**Supplied records:**
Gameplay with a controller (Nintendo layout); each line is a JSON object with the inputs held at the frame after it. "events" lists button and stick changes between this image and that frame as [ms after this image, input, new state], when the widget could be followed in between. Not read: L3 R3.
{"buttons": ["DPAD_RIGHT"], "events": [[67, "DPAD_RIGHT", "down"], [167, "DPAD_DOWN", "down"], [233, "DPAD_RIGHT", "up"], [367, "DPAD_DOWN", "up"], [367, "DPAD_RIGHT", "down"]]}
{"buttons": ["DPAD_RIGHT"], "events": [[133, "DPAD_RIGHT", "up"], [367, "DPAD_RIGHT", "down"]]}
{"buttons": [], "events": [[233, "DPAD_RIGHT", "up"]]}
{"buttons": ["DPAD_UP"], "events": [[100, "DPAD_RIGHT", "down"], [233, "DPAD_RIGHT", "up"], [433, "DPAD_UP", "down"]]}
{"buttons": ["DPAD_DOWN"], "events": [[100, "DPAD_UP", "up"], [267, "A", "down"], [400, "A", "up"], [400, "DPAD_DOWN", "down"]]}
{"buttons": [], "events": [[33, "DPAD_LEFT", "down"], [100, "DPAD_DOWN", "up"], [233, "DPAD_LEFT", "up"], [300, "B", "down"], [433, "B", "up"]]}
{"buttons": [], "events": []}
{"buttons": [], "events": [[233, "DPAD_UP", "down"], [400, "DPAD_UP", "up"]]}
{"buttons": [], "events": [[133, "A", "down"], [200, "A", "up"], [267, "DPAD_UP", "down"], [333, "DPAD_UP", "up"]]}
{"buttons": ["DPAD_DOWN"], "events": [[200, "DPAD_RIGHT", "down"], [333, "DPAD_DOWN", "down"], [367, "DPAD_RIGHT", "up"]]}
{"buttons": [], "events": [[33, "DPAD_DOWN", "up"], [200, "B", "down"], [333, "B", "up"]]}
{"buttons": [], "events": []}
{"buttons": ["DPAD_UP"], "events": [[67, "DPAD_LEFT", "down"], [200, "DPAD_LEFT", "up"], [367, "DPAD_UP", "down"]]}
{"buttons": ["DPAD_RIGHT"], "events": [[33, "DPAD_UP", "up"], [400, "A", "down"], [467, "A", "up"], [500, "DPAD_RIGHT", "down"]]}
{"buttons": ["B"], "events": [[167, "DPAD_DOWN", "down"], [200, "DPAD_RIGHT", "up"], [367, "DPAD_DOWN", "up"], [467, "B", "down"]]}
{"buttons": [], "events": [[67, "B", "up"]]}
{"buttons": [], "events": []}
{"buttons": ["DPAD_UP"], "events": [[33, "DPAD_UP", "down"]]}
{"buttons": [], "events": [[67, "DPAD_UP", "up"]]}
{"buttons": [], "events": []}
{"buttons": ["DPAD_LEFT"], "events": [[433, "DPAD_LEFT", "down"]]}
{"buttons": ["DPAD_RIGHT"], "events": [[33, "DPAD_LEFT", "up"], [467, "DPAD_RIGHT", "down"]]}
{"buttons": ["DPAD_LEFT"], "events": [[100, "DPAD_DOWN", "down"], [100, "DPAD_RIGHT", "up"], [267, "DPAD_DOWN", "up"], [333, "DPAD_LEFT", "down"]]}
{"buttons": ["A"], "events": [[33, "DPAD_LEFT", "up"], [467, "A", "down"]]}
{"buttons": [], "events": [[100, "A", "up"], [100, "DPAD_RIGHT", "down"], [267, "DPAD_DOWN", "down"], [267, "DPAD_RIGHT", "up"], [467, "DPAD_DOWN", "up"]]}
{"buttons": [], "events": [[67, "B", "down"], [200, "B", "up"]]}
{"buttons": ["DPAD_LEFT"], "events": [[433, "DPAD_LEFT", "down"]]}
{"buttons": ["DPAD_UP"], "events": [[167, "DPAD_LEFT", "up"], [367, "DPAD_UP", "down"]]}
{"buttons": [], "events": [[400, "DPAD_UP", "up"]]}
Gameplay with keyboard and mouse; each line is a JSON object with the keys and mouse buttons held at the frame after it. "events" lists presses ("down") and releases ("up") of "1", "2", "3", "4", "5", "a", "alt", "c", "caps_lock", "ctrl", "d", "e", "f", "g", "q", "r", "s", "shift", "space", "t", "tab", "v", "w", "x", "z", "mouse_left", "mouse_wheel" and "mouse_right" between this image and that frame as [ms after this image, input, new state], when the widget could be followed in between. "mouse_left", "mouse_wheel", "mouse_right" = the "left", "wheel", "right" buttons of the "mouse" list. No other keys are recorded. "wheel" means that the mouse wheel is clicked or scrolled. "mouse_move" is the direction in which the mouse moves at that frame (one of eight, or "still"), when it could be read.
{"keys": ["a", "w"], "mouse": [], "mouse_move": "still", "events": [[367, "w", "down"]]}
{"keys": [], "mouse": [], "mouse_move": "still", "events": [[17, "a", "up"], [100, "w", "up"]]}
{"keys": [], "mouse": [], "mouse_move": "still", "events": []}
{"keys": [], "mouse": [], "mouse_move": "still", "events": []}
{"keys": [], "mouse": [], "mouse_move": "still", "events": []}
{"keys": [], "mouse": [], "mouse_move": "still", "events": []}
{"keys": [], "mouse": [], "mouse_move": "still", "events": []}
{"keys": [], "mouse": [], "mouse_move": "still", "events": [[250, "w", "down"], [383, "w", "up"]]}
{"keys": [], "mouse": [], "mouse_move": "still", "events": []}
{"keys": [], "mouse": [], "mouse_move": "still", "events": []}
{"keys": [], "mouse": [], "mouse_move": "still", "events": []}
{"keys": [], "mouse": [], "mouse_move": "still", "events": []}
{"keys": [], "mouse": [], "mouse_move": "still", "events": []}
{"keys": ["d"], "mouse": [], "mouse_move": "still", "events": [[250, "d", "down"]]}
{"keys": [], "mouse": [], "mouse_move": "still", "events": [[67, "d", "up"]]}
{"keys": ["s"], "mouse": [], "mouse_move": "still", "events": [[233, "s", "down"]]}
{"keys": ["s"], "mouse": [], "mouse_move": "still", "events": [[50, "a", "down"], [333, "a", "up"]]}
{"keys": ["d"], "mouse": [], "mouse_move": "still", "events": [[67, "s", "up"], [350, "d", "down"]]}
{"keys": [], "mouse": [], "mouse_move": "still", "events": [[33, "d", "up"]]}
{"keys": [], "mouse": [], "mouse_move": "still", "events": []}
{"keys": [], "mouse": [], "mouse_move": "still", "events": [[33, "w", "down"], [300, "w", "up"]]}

**Required action:** Make an exact transcription of the entries above.

**Your solution:**
Gameplay with a controller (Nintendo layout); each line is a JSON object with the inputs held at the frame after it. "events" lists button and stick changes between this image and that frame as [ms after this image, input, new state], when the widget could be followed in between. Not read: L3 R3.
{"buttons": ["DPAD_RIGHT"], "events": [[67, "DPAD_RIGHT", "down"], [167, "DPAD_DOWN", "down"], [233, "DPAD_RIGHT", "up"], [367, "DPAD_DOWN", "up"], [367, "DPAD_RIGHT", "down"]]}
{"buttons": ["DPAD_RIGHT"], "events": [[133, "DPAD_RIGHT", "up"], [367, "DPAD_RIGHT", "down"]]}
{"buttons": [], "events": [[233, "DPAD_RIGHT", "up"]]}
{"buttons": ["DPAD_UP"], "events": [[100, "DPAD_RIGHT", "down"], [233, "DPAD_RIGHT", "up"], [433, "DPAD_UP", "down"]]}
{"buttons": ["DPAD_DOWN"], "events": [[100, "DPAD_UP", "up"], [267, "A", "down"], [400, "A", "up"], [400, "DPAD_DOWN", "down"]]}
{"buttons": [], "events": [[33, "DPAD_LEFT", "down"], [100, "DPAD_DOWN", "up"], [233, "DPAD_LEFT", "up"], [300, "B", "down"], [433, "B", "up"]]}
{"buttons": [], "events": []}
{"buttons": [], "events": [[233, "DPAD_UP", "down"], [400, "DPAD_UP", "up"]]}
{"buttons": [], "events": [[133, "A", "down"], [200, "A", "up"], [267, "DPAD_UP", "down"], [333, "DPAD_UP", "up"]]}
{"buttons": ["DPAD_DOWN"], "events": [[200, "DPAD_RIGHT", "down"], [333, "DPAD_DOWN", "down"], [367, "DPAD_RIGHT", "up"]]}
{"buttons": [], "events": [[33, "DPAD_DOWN", "up"], [200, "B", "down"], [333, "B", "up"]]}
{"buttons": [], "events": []}
{"buttons": ["DPAD_UP"], "events": [[67, "DPAD_LEFT", "down"], [200, "DPAD_LEFT", "up"], [367, "DPAD_UP", "down"]]}
{"buttons": ["DPAD_RIGHT"], "events": [[33, "DPAD_UP", "up"], [400, "A", "down"], [467, "A", "up"], [500, "DPAD_RIGHT", "down"]]}
{"buttons": ["B"], "events": [[167, "DPAD_DOWN", "down"], [200, "DPAD_RIGHT", "up"], [367, "DPAD_DOWN", "up"], [467, "B", "down"]]}
{"buttons": [], "events": [[67, "B", "up"]]}
{"buttons": [], "events": []}
{"buttons": ["DPAD_UP"], "events": [[33, "DPAD_UP", "down"]]}
{"buttons": [], "events": [[67, "DPAD_UP", "up"]]}
{"buttons": [], "events": []}
{"buttons": ["DPAD_LEFT"], "events": [[433, "DPAD_LEFT", "down"]]}
{"buttons": ["DPAD_RIGHT"], "events": [[33, "DPAD_LEFT", "up"], [467, "DPAD_RIGHT", "down"]]}
{"buttons": ["DPAD_LEFT"], "events": [[100, "DPAD_DOWN", "down"], [100, "DPAD_RIGHT", "up"], [267, "DPAD_DOWN", "up"], [333, "DPAD_LEFT", "down"]]}
{"buttons": ["A"], "events": [[33, "DPAD_LEFT", "up"], [467, "A", "down"]]}
{"buttons": [], "events": [[100, "A", "up"], [100, "DPAD_RIGHT", "down"], [267, "DPAD_DOWN", "down"], [267, "DPAD_RIGHT", "up"], [467, "DPAD_DOWN", "up"]]}
{"buttons": [], "events": [[67, "B", "down"], [200, "B", "up"]]}
{"buttons": ["DPAD_LEFT"], "events": [[433, "DPAD_LEFT", "down"]]}
{"buttons": ["DPAD_UP"], "events": [[167, "DPAD_LEFT", "up"], [367, "DPAD_UP", "down"]]}
{"buttons": [], "events": [[400, "DPAD_UP", "up"]]}
Gameplay with keyboard and mouse; each line is a JSON object with the keys and mouse buttons held at the frame after it. "events" lists presses ("down") and releases ("up") of "1", "2", "3", "4", "5", "a", "alt", "c", "caps_lock", "ctrl", "d", "e", "f", "g", "q", "r", "s", "shift", "space", "t", "tab", "v", "w", "x", "z", "mouse_left", "mouse_wheel" and "mouse_right" between this image and that frame as [ms after this image, input, new state], when the widget could be followed in between. "mouse_left", "mouse_wheel", "mouse_right" = the "left", "wheel", "right" buttons of the "mouse" list. No other keys are recorded. "wheel" means that the mouse wheel is clicked or scrolled. "mouse_move" is the direction in which the mouse moves at that frame (one of eight, or "still"), when it could be read.
{"keys": ["a", "w"], "mouse": [], "mouse_move": "still", "events": [[367, "w", "down"]]}
{"keys": [], "mouse": [], "mouse_move": "still", "events": [[17, "a", "up"], [100, "w", "up"]]}
{"keys": [], "mouse": [], "mouse_move": "still", "events": []}
{"keys": [], "mouse": [], "mouse_move": "still", "events": []}
{"keys": [], "mouse": [], "mouse_move": "still", "events": []}
{"keys": [], "mouse": [], "mouse_move": "still", "events": []}
{"keys": [], "mouse": [], "mouse_move": "still", "events": []}
{"keys": [], "mouse": [], "mouse_move": "still", "events": [[250, "w", "down"], [383, "w", "up"]]}
{"keys": [], "mouse": [], "mouse_move": "still", "events": []}
{"keys": [], "mouse": [], "mouse_move": "still", "events": []}
{"keys": [], "mouse": [], "mouse_move": "still", "events": []}
{"keys": [], "mouse": [], "mouse_move": "still", "events": []}
{"keys": [], "mouse": [], "mouse_move": "still", "events": []}
{"keys": ["d"], "mouse": [], "mouse_move": "still", "events": [[250, "d", "down"]]}
{"keys": [], "mouse": [], "mouse_move": "still", "events": [[67, "d", "up"]]}
{"keys": ["s"], "mouse": [], "mouse_move": "still", "events": [[233, "s", "down"]]}
{"keys": ["s"], "mouse": [], "mouse_move": "still", "events": [[50, "a", "down"], [333, "a", "up"]]}
{"keys": ["d"], "mouse": [], "mouse_move": "still", "events": [[67, "s", "up"], [350, "d", "down"]]}
{"keys": [], "mouse": [], "mouse_move": "still", "events": [[33, "d", "up"]]}
{"keys": [], "mouse": [], "mouse_move": "still", "events": []}
{"keys": [], "mouse": [], "mouse_move": "still", "events": [[33, "w", "down"], [300, "w", "up"]]}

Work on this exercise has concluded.